_EXERCISE REQUIREMENTS:_ Although the entries contain pictures, the copy should hold only their exact text.

+++++

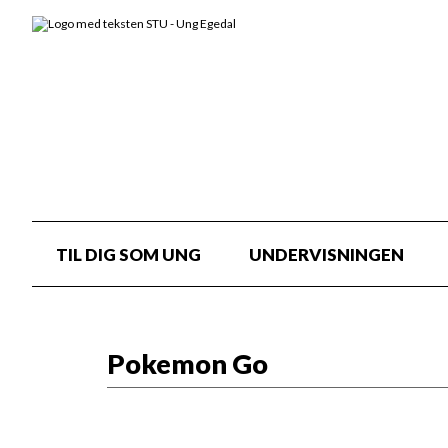
TIL DIG SOM UNG
UNDERVISNINGEN
Pokemon Go
Pokemon Go:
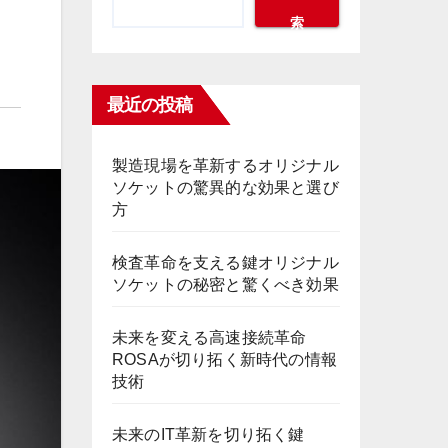
索
最近の投稿
製造現場を革新するオリジナル
ソケットの驚異的な効果と選び
方
検査革命を支える鍵オリジナル
ソケットの秘密と驚くべき効果
未来を変える高速接続革命
ROSAが切り拓く新時代の情報
技術
未来のIT革新を切り拓く鍵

+++++

_SOLUTION FOR THIS EXERCISE:_
TIL DIG SOM UNG
UNDERVISNINGEN
Pokemon Go
Pokemon Go:
索
最近の投稿
製造現場を革新するオリジナル
ソケットの驚異的な効果と選び
方
検査革命を支える鍵オリジナル
ソケットの秘密と驚くべき効果
未来を変える高速接続革命
ROSAが切り拓く新時代の情報
技術
未来のIT革新を切り拓く鍵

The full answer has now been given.